Over the past three years, academia and industry joined forces in the project EMINENT to increase knowledge of the deep sea and demonstrate a full value chain for sustainable extraction of seabed minerals. Now the results are on the table, and they include the first copper extracted from mineral deposits in Norwegian waters. It is tangible proof that the project has succeeded in demonstrating a complete value chain for the exploitation of seabed minerals.
Much of EMINENT’s research, environmental monitoring and technology testing concentrated on the Mohns Ridge. During the project’s first expedition, in May 2023, the project participants drilled directly and completely unintentionally into a previously unknown inactive sulfide deposit. They named the deposit after the expedition: Deep Insight.
The expedition’s purpose was to investigate water circulation in the subsurface by drilling into a fault, as well as to test FlexiCore – a cost-effective concept for core drilling in difficult deep-sea terrains. Further mapping has shown that Deep Insight, situated 8 km from the political border with Greenland, may be among the largest sulfide deposits so far discovered in the Norwegian Sea. The ore formed when boiling hot mineral-rich water percolated to the seabed and quickly cooled.
The EMINENT project was also involved in finding the Grøntua and Gygra inactive sulfide deposits. From a resource perspective, it is inactive, extinct fields that are of interest. Active deposits are protected by the Seabed Minerals Act because they form the basis for unique ecosystems. It is also more technically demanding to operate in the extreme temperature conditions that occur where boiling water flows out from the seabed.
Bioleaching
EMINENT has also investigated how copper, zinc and cobalt can be extracted from sulfide deposits under the seabed without breaking up the ore body. The method is based on principles from two established technologies: in-situ leaching and bioleaching.
In-situ leaching involves adding liquid, often acidic, directly to the deposit to dissolve the metals, while bioleaching uses bacteria to selectively break down the metals in the ore. The researchers believe this could be achieved by injecting a bacterial solution into the deposit through one well and retrieving metal-rich water via other wells.
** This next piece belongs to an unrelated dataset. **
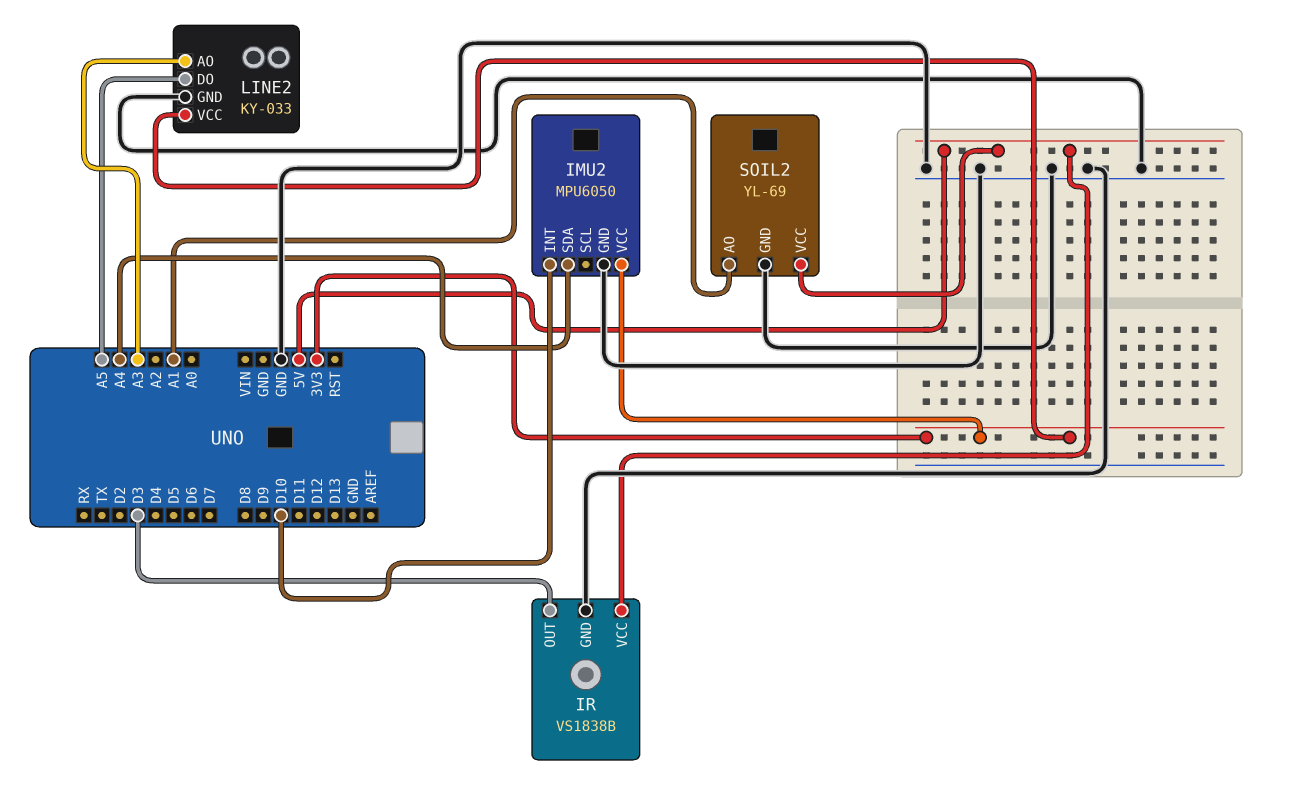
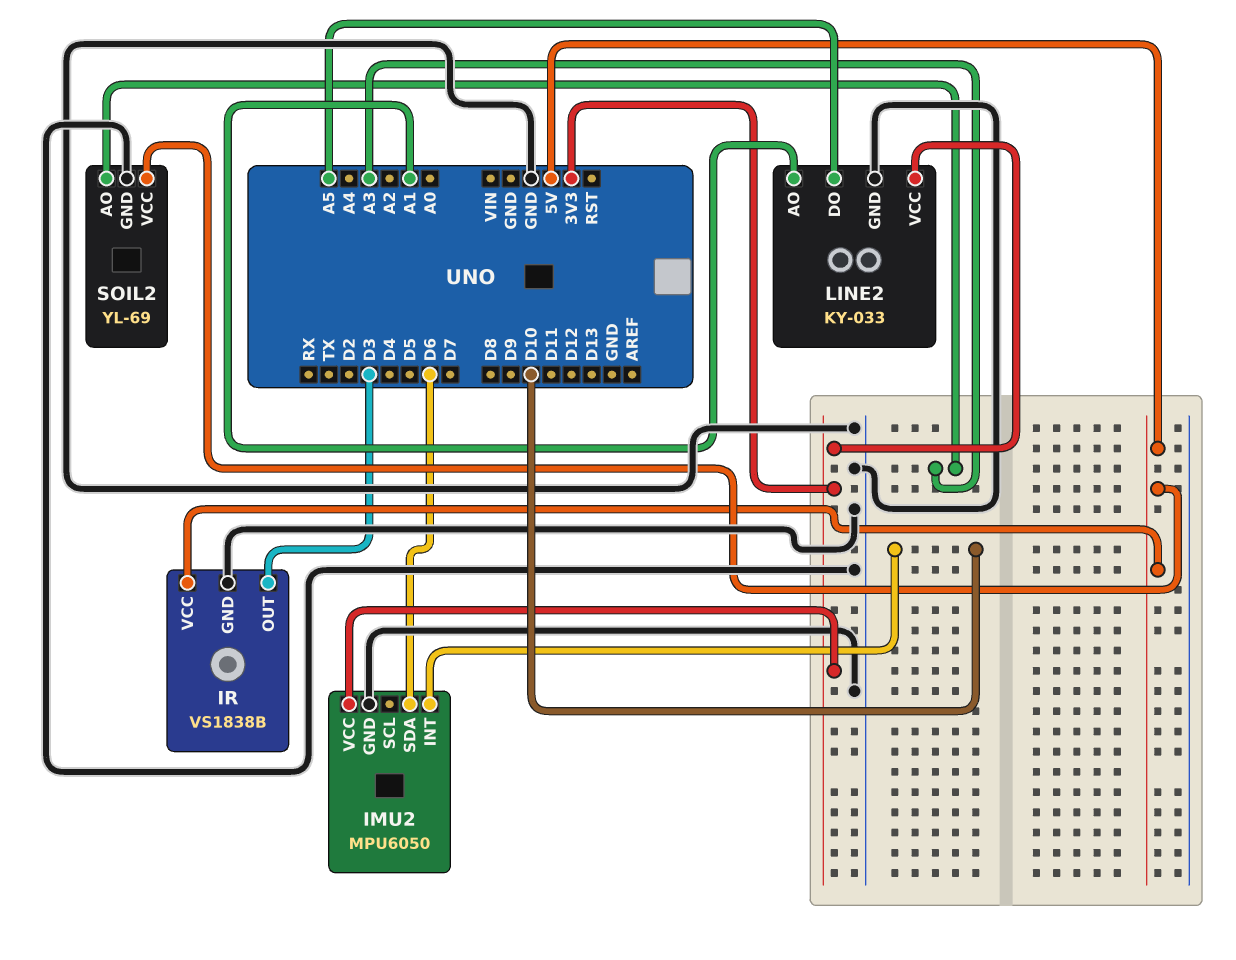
IMU2 pin SDA: A4 -> D6
LINE2 pin AO: A3 -> A1
SOIL2 pin AO: A1 -> A3

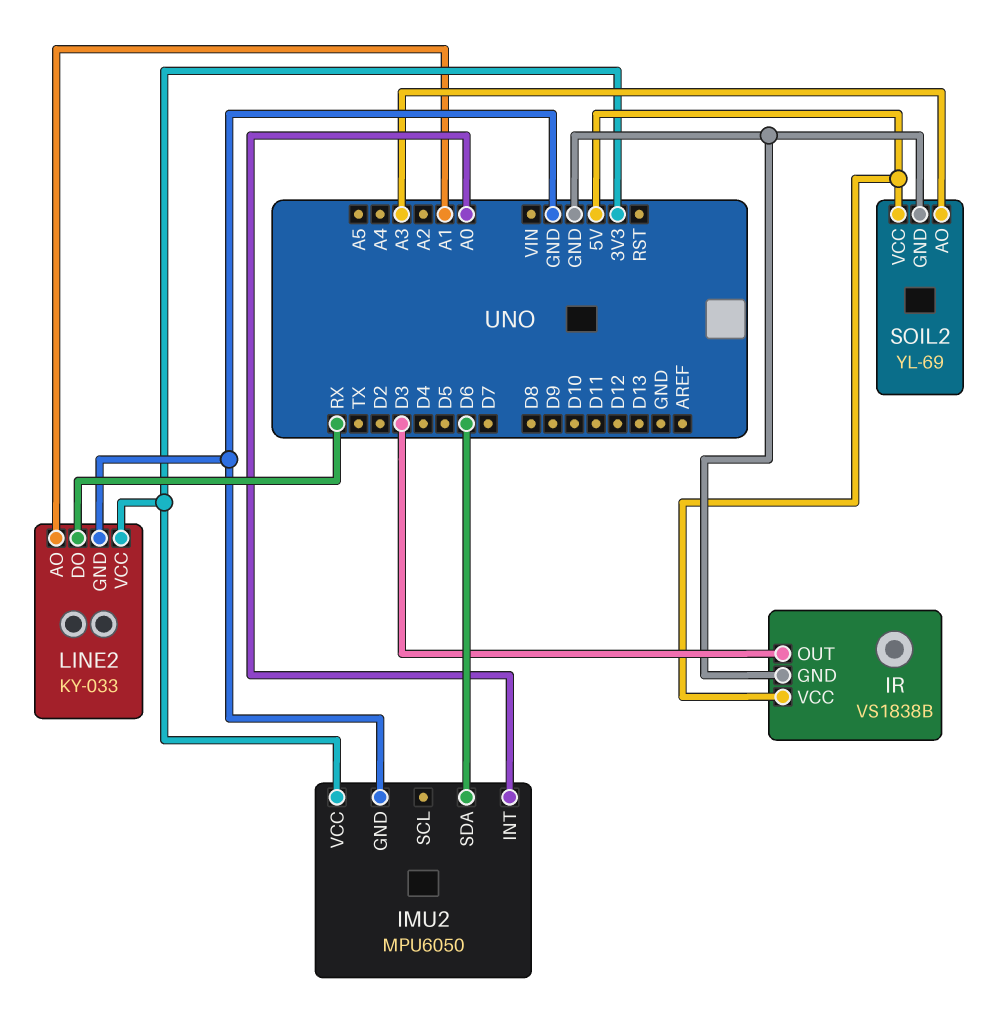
IMU2 pin INT: D10 -> A0
LINE2 pin DO: A5 -> RX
Laboratory tests have shown that the method can provide high recovery rates. If in-situ bioleaching can be realised, it could significantly reduce energy consumption, environmental footprint and costs. In other words, a more sustainable alternative.
Given the promising results of project EMINENT, it is all the more surprising that the Norwegian government has put the first seabed mineral licence round on hold for at least the next four years.